_PASSAGE SHOWN_.
[Start of Attachment]

But image_ids: [4,3,2,1] would be a new match

jeresig

12:04:43 PM

@ryanfb: are you filtering out single matches (e.g. you re-upload an image and it just matches itself again, returning something like image_ids: [1])

ryanfb

12:04:47 PM

Yes

jeresig

12:04:52 PM

cool!

jeresig

12:09:34 PM

@ryanfb: I’m very interested to see your results! Not sure if you’ve seen it but this is the analysis that I did with the Frick Art Reference Library Anonymous Italian Art photo archive: http://ejohn.org/research/computer-vision-photo-archives/ I did a lot of manual work to try and verify the quality of the matches. And, as I think I mentioned before, pastec seems to be roughly comparable, if slightly worse, than MatchEngine (but likely still “good enough”). Usually the big question that comes up is “what are we missing with these matches? and what false positives are we getting?” Beyond a certain point (too many misses, too many false positives) whatever algorithm will become un-usuable. Not sure if you’re storing the “score” field as well, but I found that setting the minimum score to about 19 worked well in some of my testing.

ryanfb

12:12:07 PM

Yeah, that’s always a hard question. For example, those plates (which I consider a really interesting match) had a score of 14. But I get a lot of matches where it seems like a calibration target in the image is causing it to match every other image with a similar calibration target, and the score is higher than that (d’oh)

jeresig

12:12:34 PM

:disappointed: ugh yeah, calibration targets/color bars are a real pain

jeresig

12:13:04 PM

btw, I have Node module that I’ve been working on for interfacing with Pastec, fwiw: https://github.com/jeresig/node-pastec

jeresig

12:13:23 PM

actively developing it, fixing up some issues

ryanfb

12:13:30 PM

Right now, I’m planning on sharing the Pastec index and match results with the blog post so anyone can play with them

jeresig

12:14:10 PM

nice!

[End of Attachment]

_PROBLEMS TO WORK ON_.
a) List the timestamps of every message that ryanfb posts in the chat about image matching with Pastec.
b) Carry on the chat about image matching with Pastec, starting after its final message.

_EXERCISE DATA_.
[Start of Attachment]

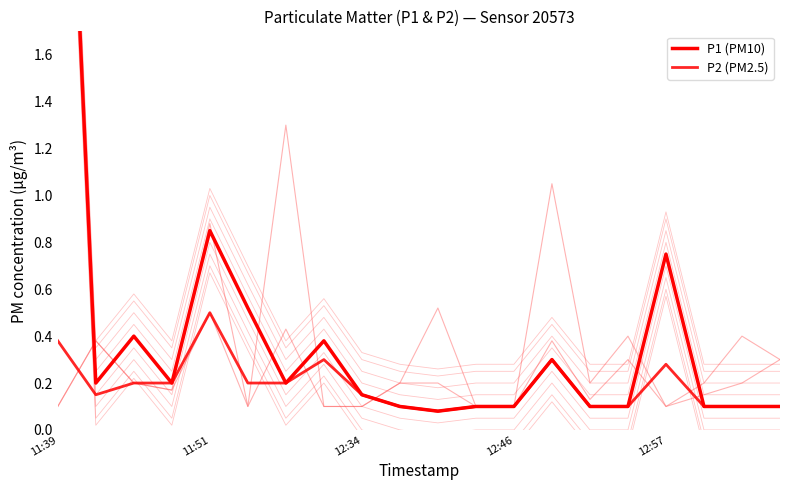

Does the chart have visible grid lines?

No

[End of Attachment]

_NUMBERED RESPONSES_.
a) 12:04:47 PM, 12:12:07 PM, 12:13:30 PM

b)
ryanfb

12:16:37 PM

My next idea is some sort of twitter bot tweeting GIFs of every “unique” match, with the Rijksmuseum URLs they’re made from incorporated as well so they show up as already tweeted on the Rijksmuseum object page (and searching Twitter for that URL will turn it up)

ryanfb

12:17:08 PM

Though maybe too many to feasibly do without being a data-hose, as one per hour would be almost 4 years

jeresig

12:17:19 PM

:smile:

jeresig

12:19:53 PM

@ryanfb: you may also be interested in some graph/cluster analysis that I did using the MatchEngine-derived links. It came up with some really interesting groupings of artworks that were quite unexpected: https://www.youtube.com/watch?v=PL6J8MtTsPo&t=27m8s

ryanfb

12:20:36 PM

Awesome, will take a look. Thanks!

ryanfb

12:25:30 PM

@jeresig: I hadn’t thought of using this process to remove calibration targets before, but if you’re interested in automatically detecting calibration charts I’ve written up a survey of some different approaches: https://ryanfb.github.io/etc/2015/07/08/automatic_colorchecker_detection.html

jeresig

12:26:47 PM

@ryanfb: that’s fantastic!! thank you so much

mdlincoln

12:32:59 PM

Can’t wait to see this - make sure to ping me when the blog post is up :)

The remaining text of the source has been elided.